# start of Exercise materials

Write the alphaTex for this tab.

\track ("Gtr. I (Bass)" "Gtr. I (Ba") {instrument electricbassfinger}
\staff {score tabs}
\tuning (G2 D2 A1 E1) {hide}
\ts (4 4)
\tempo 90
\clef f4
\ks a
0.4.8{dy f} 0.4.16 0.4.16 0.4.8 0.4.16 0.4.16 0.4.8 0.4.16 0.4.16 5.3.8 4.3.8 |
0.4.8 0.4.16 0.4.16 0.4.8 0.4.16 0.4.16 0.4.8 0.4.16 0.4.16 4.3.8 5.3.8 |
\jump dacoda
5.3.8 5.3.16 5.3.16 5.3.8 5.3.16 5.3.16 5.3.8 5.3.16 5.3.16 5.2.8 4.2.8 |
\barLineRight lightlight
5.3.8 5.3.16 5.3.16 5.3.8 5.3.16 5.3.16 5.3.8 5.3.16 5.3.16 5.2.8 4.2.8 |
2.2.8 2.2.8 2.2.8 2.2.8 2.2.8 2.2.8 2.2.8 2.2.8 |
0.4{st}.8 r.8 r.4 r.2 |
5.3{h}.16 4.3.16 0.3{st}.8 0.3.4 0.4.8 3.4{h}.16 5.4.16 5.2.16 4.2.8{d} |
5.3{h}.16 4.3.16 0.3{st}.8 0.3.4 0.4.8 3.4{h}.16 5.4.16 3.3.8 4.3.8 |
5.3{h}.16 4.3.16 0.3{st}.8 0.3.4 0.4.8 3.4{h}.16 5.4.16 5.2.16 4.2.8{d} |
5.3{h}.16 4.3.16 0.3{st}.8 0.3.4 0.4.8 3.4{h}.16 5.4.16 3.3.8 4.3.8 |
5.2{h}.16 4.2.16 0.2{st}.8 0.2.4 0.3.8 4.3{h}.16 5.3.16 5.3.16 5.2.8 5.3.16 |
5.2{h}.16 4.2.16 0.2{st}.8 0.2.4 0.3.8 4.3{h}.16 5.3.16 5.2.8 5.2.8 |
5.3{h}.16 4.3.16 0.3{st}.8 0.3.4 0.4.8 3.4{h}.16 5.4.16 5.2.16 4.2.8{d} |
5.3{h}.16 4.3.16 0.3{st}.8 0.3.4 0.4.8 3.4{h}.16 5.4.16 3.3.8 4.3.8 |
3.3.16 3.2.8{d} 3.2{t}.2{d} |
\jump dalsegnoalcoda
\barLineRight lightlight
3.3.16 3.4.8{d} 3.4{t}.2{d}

# end of Exercise materials
# start of Exercise materials

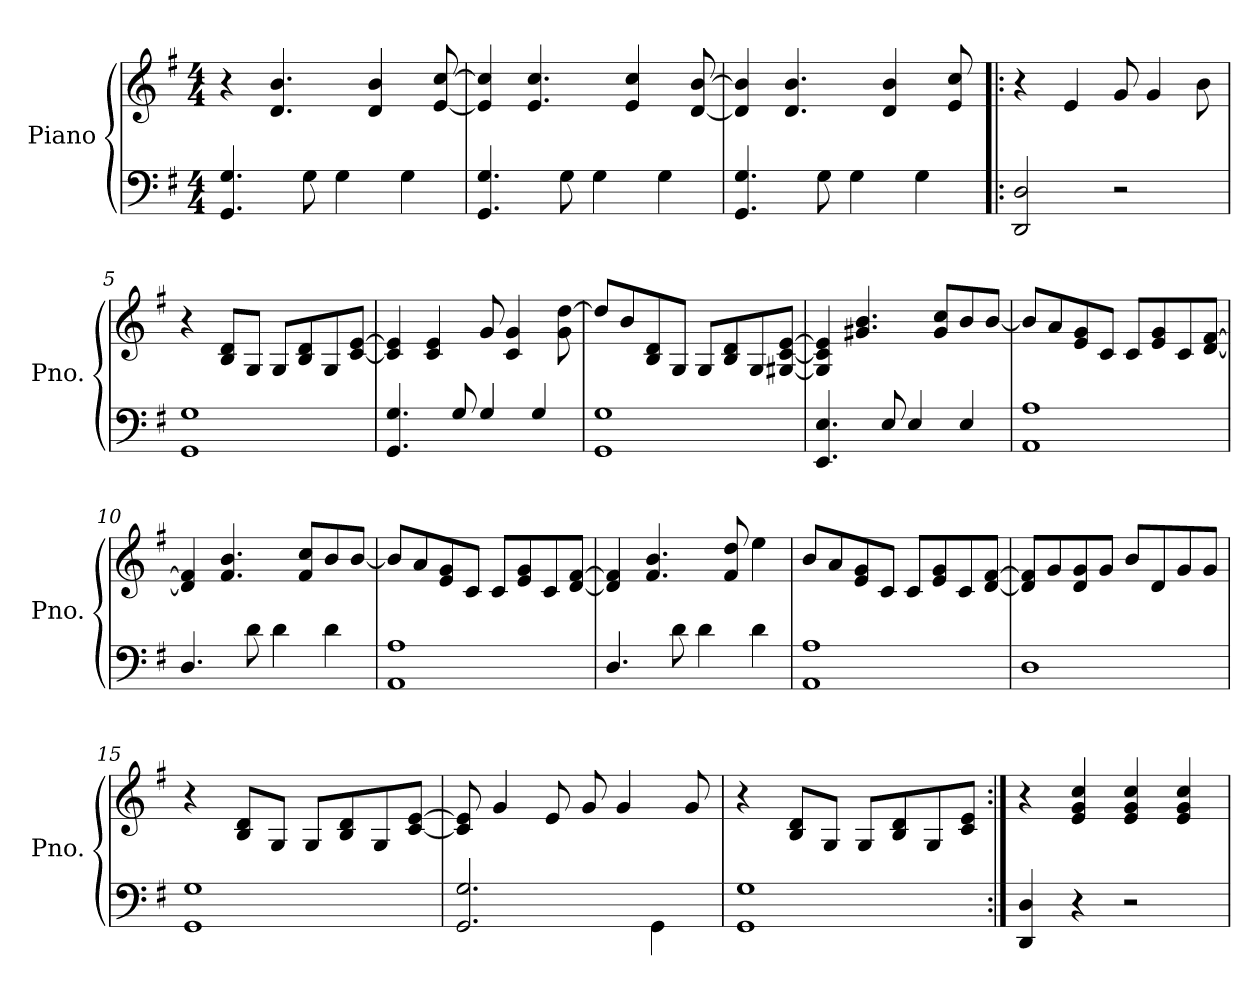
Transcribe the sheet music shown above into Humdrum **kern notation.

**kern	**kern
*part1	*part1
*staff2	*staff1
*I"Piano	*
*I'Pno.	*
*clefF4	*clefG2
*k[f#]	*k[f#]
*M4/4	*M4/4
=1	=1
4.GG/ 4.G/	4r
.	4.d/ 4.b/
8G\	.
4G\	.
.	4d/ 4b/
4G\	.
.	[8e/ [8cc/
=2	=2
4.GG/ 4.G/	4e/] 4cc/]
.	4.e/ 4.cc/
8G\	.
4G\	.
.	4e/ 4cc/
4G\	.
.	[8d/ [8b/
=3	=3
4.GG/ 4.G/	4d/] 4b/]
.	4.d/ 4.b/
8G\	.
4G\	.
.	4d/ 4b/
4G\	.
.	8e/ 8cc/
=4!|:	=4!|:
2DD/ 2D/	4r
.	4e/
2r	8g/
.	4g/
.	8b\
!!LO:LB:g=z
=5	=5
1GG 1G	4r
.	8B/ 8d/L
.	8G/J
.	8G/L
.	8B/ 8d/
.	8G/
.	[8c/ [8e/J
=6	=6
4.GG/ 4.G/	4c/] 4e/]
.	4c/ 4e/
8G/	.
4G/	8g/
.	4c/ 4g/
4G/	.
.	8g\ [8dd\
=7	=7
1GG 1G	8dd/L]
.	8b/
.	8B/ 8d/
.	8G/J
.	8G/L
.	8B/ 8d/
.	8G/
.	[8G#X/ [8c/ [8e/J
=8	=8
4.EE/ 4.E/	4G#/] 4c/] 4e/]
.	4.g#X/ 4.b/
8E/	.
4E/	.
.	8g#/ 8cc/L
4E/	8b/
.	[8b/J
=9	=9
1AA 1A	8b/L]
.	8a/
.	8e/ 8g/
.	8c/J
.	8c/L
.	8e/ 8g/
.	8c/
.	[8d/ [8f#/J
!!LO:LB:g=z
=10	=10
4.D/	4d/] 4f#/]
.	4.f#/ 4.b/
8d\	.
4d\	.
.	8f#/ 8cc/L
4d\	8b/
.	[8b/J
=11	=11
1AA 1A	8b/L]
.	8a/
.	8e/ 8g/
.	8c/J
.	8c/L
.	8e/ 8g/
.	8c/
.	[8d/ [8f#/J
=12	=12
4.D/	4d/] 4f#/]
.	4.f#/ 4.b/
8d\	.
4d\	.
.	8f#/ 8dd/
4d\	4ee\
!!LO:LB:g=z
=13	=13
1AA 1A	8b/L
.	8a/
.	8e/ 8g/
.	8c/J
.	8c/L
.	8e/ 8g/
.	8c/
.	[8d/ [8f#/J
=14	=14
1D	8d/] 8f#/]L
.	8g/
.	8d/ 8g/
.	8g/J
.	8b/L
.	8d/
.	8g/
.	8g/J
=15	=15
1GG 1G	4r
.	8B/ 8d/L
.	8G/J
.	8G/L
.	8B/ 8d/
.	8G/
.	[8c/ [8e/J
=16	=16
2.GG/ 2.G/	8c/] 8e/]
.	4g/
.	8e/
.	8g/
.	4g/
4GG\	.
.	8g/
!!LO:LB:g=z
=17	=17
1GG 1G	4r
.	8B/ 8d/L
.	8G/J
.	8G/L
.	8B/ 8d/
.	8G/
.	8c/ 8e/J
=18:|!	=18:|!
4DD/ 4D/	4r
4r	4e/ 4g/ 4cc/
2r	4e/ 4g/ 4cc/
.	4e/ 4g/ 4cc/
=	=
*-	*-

# end of Exercise materials
# start of Exercise materials

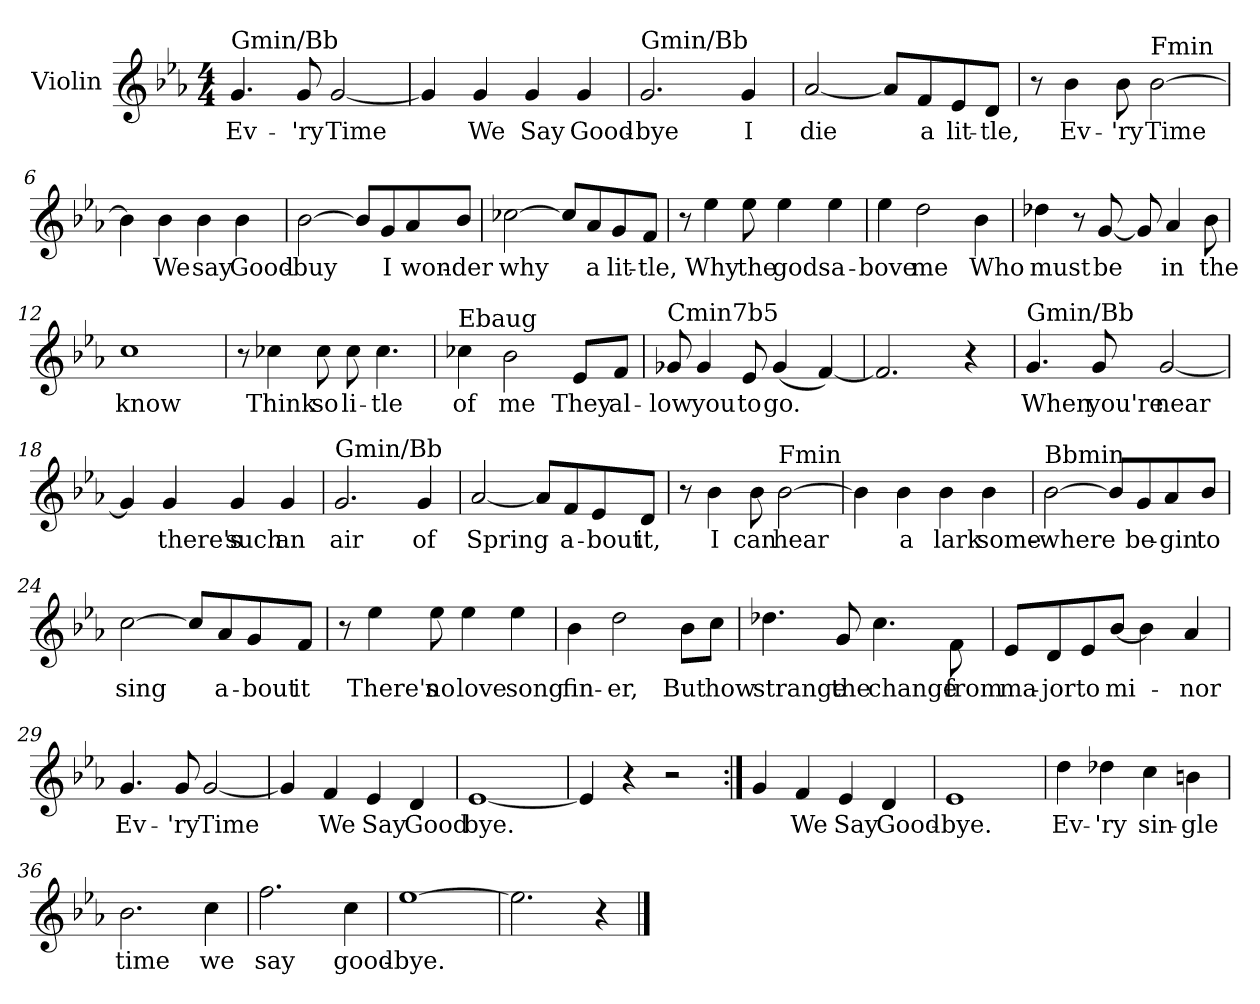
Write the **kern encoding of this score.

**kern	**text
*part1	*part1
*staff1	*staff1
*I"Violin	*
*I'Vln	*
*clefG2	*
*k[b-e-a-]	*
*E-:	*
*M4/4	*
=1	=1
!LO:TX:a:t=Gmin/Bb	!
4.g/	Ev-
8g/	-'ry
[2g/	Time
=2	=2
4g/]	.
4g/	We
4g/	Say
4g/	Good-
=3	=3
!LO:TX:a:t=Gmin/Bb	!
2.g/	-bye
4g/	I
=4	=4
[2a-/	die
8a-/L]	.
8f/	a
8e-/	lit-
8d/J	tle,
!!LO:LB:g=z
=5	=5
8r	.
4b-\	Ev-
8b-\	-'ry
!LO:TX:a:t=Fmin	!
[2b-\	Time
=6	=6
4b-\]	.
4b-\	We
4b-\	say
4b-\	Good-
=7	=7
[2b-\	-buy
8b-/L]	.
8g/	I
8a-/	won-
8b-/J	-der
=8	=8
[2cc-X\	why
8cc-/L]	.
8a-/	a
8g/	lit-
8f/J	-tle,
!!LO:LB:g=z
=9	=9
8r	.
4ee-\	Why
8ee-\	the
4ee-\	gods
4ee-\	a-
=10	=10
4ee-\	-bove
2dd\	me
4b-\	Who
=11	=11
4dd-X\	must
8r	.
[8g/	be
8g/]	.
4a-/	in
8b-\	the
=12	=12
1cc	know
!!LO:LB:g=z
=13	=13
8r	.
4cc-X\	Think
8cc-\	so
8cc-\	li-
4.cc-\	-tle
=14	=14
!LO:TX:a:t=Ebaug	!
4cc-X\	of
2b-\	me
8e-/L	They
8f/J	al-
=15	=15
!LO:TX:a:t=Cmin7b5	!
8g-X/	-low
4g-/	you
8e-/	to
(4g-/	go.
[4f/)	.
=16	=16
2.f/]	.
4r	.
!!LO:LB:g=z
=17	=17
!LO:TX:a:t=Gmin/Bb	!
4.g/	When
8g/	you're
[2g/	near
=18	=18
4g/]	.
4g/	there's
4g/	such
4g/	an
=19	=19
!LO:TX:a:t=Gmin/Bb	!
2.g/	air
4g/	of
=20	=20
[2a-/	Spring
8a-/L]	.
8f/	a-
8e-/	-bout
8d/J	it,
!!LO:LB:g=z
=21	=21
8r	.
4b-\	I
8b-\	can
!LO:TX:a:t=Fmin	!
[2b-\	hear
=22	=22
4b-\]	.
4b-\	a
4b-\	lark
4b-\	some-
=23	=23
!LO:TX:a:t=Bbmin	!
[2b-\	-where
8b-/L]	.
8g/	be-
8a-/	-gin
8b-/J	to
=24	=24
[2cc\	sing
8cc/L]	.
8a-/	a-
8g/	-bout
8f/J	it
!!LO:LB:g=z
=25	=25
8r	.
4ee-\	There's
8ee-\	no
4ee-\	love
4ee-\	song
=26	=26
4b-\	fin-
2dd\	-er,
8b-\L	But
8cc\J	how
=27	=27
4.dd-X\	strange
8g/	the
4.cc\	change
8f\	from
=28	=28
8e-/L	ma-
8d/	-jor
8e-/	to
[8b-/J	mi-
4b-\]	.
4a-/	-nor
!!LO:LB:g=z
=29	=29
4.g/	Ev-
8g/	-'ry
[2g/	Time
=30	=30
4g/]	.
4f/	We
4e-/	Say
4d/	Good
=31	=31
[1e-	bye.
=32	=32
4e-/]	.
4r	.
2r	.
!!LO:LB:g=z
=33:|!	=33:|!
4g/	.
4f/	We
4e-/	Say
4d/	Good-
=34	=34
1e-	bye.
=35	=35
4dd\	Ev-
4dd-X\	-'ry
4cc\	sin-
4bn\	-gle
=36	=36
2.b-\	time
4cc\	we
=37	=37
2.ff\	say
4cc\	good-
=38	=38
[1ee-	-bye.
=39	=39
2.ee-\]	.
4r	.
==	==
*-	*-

# end of Exercise materials

What the task asks – Return every line in the rows above that contains the string "score". Case counts.

Written solution –
\staff {score tabs}
Write the **kern encoding of this score.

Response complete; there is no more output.